REQUIRED ACTION ▸ Would you output all the lines below precisely as they stand, leaving each picture out?

PROVIDED ENTRIES ▸
_ _ _

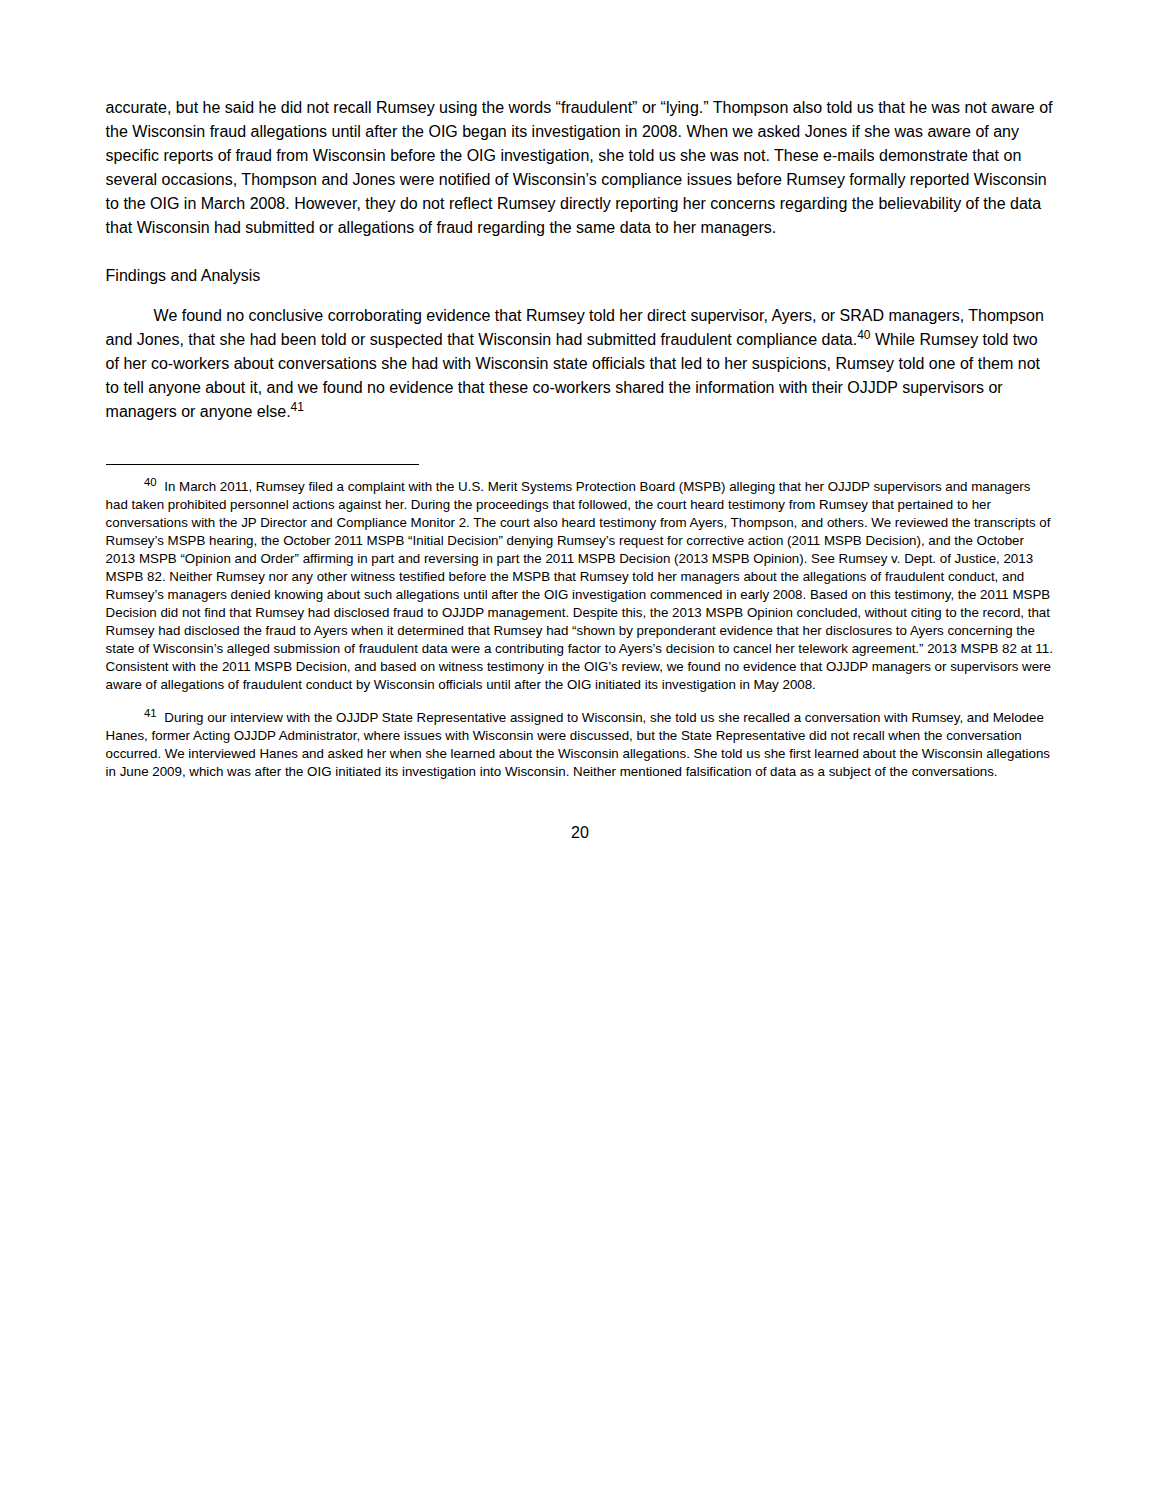accurate, but he said he did not recall Rumsey using the words “fraudulent” or “lying.” Thompson also told us that he was not aware of the Wisconsin fraud allegations until after the OIG began its investigation in 2008. When we asked Jones if she was aware of any specific reports of fraud from Wisconsin before the OIG investigation, she told us she was not. These e-mails demonstrate that on several occasions, Thompson and Jones were notified of Wisconsin’s compliance issues before Rumsey formally reported Wisconsin to the OIG in March 2008. However, they do not reflect Rumsey directly reporting her concerns regarding the believability of the data that Wisconsin had submitted or allegations of fraud regarding the same data to her managers.
Findings and Analysis
We found no conclusive corroborating evidence that Rumsey told her direct supervisor, Ayers, or SRAD managers, Thompson and Jones, that she had been told or suspected that Wisconsin had submitted fraudulent compliance data.40 While Rumsey told two of her co-workers about conversations she had with Wisconsin state officials that led to her suspicions, Rumsey told one of them not to tell anyone about it, and we found no evidence that these co-workers shared the information with their OJJDP supervisors or managers or anyone else.41
40 In March 2011, Rumsey filed a complaint with the U.S. Merit Systems Protection Board (MSPB) alleging that her OJJDP supervisors and managers had taken prohibited personnel actions against her. During the proceedings that followed, the court heard testimony from Rumsey that pertained to her conversations with the JP Director and Compliance Monitor 2. The court also heard testimony from Ayers, Thompson, and others. We reviewed the transcripts of Rumsey’s MSPB hearing, the October 2011 MSPB “Initial Decision” denying Rumsey’s request for corrective action (2011 MSPB Decision), and the October 2013 MSPB “Opinion and Order” affirming in part and reversing in part the 2011 MSPB Decision (2013 MSPB Opinion). See Rumsey v. Dept. of Justice, 2013 MSPB 82. Neither Rumsey nor any other witness testified before the MSPB that Rumsey told her managers about the allegations of fraudulent conduct, and Rumsey’s managers denied knowing about such allegations until after the OIG investigation commenced in early 2008. Based on this testimony, the 2011 MSPB Decision did not find that Rumsey had disclosed fraud to OJJDP management. Despite this, the 2013 MSPB Opinion concluded, without citing to the record, that Rumsey had disclosed the fraud to Ayers when it determined that Rumsey had “shown by preponderant evidence that her disclosures to Ayers concerning the state of Wisconsin’s alleged submission of fraudulent data were a contributing factor to Ayers’s decision to cancel her telework agreement.” 2013 MSPB 82 at 11. Consistent with the 2011 MSPB Decision, and based on witness testimony in the OIG’s review, we found no evidence that OJJDP managers or supervisors were aware of allegations of fraudulent conduct by Wisconsin officials until after the OIG initiated its investigation in May 2008.
41 During our interview with the OJJDP State Representative assigned to Wisconsin, she told us she recalled a conversation with Rumsey, and Melodee Hanes, former Acting OJJDP Administrator, where issues with Wisconsin were discussed, but the State Representative did not recall when the conversation occurred. We interviewed Hanes and asked her when she learned about the Wisconsin allegations. She told us she first learned about the Wisconsin allegations in June 2009, which was after the OIG initiated its investigation into Wisconsin. Neither mentioned falsification of data as a subject of the conversations.
20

_ _ _

FINISHED EXERCISE ▸
accurate, but he said he did not recall Rumsey using the words “fraudulent” or “lying.” Thompson also told us that he was not aware of the Wisconsin fraud allegations until after the OIG began its investigation in 2008. When we asked Jones if she was aware of any specific reports of fraud from Wisconsin before the OIG investigation, she told us she was not. These e-mails demonstrate that on several occasions, Thompson and Jones were notified of Wisconsin’s compliance issues before Rumsey formally reported Wisconsin to the OIG in March 2008. However, they do not reflect Rumsey directly reporting her concerns regarding the believability of the data that Wisconsin had submitted or allegations of fraud regarding the same data to her managers.
Findings and Analysis
We found no conclusive corroborating evidence that Rumsey told her direct supervisor, Ayers, or SRAD managers, Thompson and Jones, that she had been told or suspected that Wisconsin had submitted fraudulent compliance data.40 While Rumsey told two of her co-workers about conversations she had with Wisconsin state officials that led to her suspicions, Rumsey told one of them not to tell anyone about it, and we found no evidence that these co-workers shared the information with their OJJDP supervisors or managers or anyone else.41
40 In March 2011, Rumsey filed a complaint with the U.S. Merit Systems Protection Board (MSPB) alleging that her OJJDP supervisors and managers had taken prohibited personnel actions against her. During the proceedings that followed, the court heard testimony from Rumsey that pertained to her conversations with the JP Director and Compliance Monitor 2. The court also heard testimony from Ayers, Thompson, and others. We reviewed the transcripts of Rumsey’s MSPB hearing, the October 2011 MSPB “Initial Decision” denying Rumsey’s request for corrective action (2011 MSPB Decision), and the October 2013 MSPB “Opinion and Order” affirming in part and reversing in part the 2011 MSPB Decision (2013 MSPB Opinion). See Rumsey v. Dept. of Justice, 2013 MSPB 82. Neither Rumsey nor any other witness testified before the MSPB that Rumsey told her managers about the allegations of fraudulent conduct, and Rumsey’s managers denied knowing about such allegations until after the OIG investigation commenced in early 2008. Based on this testimony, the 2011 MSPB Decision did not find that Rumsey had disclosed fraud to OJJDP management. Despite this, the 2013 MSPB Opinion concluded, without citing to the record, that Rumsey had disclosed the fraud to Ayers when it determined that Rumsey had “shown by preponderant evidence that her disclosures to Ayers concerning the state of Wisconsin’s alleged submission of fraudulent data were a contributing factor to Ayers’s decision to cancel her telework agreement.” 2013 MSPB 82 at 11. Consistent with the 2011 MSPB Decision, and based on witness testimony in the OIG’s review, we found no evidence that OJJDP managers or supervisors were aware of allegations of fraudulent conduct by Wisconsin officials until after the OIG initiated its investigation in May 2008.
41 During our interview with the OJJDP State Representative assigned to Wisconsin, she told us she recalled a conversation with Rumsey, and Melodee Hanes, former Acting OJJDP Administrator, where issues with Wisconsin were discussed, but the State Representative did not recall when the conversation occurred. We interviewed Hanes and asked her when she learned about the Wisconsin allegations. She told us she first learned about the Wisconsin allegations in June 2009, which was after the OIG initiated its investigation into Wisconsin. Neither mentioned falsification of data as a subject of the conversations.
20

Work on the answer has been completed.